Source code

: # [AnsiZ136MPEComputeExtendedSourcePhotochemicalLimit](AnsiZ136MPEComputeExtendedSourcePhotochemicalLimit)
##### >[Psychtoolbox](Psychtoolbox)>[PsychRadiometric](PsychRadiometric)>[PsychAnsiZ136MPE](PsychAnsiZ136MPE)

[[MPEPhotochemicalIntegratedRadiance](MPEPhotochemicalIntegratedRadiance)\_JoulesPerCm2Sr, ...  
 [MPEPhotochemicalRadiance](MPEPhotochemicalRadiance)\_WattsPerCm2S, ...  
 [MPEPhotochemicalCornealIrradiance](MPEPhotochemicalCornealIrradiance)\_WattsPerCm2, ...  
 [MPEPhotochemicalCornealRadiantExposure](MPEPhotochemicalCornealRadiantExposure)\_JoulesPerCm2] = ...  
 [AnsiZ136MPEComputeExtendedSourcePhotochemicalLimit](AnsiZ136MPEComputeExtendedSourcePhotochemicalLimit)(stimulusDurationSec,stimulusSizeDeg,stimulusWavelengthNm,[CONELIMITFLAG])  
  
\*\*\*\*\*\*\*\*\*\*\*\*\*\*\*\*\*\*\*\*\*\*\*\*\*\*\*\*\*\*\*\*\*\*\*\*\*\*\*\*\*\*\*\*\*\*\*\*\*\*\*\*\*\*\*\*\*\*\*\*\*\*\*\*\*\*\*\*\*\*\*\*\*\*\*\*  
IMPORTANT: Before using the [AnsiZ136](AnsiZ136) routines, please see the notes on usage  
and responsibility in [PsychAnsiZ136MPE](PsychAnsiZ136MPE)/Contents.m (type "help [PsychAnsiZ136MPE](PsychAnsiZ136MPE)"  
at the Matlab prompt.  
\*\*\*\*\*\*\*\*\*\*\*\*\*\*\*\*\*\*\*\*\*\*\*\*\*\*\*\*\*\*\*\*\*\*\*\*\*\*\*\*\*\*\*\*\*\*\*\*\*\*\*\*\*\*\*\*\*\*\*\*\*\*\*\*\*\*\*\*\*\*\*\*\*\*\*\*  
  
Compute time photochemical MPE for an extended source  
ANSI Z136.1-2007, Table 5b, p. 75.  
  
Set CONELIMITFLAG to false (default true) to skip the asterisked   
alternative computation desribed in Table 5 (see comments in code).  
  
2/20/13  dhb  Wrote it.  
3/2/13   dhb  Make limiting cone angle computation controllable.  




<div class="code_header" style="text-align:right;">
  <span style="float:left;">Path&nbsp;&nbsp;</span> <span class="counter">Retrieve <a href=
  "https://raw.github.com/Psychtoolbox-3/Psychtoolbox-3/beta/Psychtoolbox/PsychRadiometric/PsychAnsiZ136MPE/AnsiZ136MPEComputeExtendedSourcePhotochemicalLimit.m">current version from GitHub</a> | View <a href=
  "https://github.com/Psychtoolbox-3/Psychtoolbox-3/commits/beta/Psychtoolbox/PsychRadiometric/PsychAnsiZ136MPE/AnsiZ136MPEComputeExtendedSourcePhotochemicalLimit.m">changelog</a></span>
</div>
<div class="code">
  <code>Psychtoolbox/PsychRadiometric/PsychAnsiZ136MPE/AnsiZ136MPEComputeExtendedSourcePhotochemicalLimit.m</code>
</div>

*What is being asked:* Search the material above for "style". Pull out each line where it shows up.

*Task solution:*
<div class="code_header" style="text-align:right;">
  <span style="float:left;">Path&nbsp;&nbsp;</span> <span class="counter">Retrieve <a href=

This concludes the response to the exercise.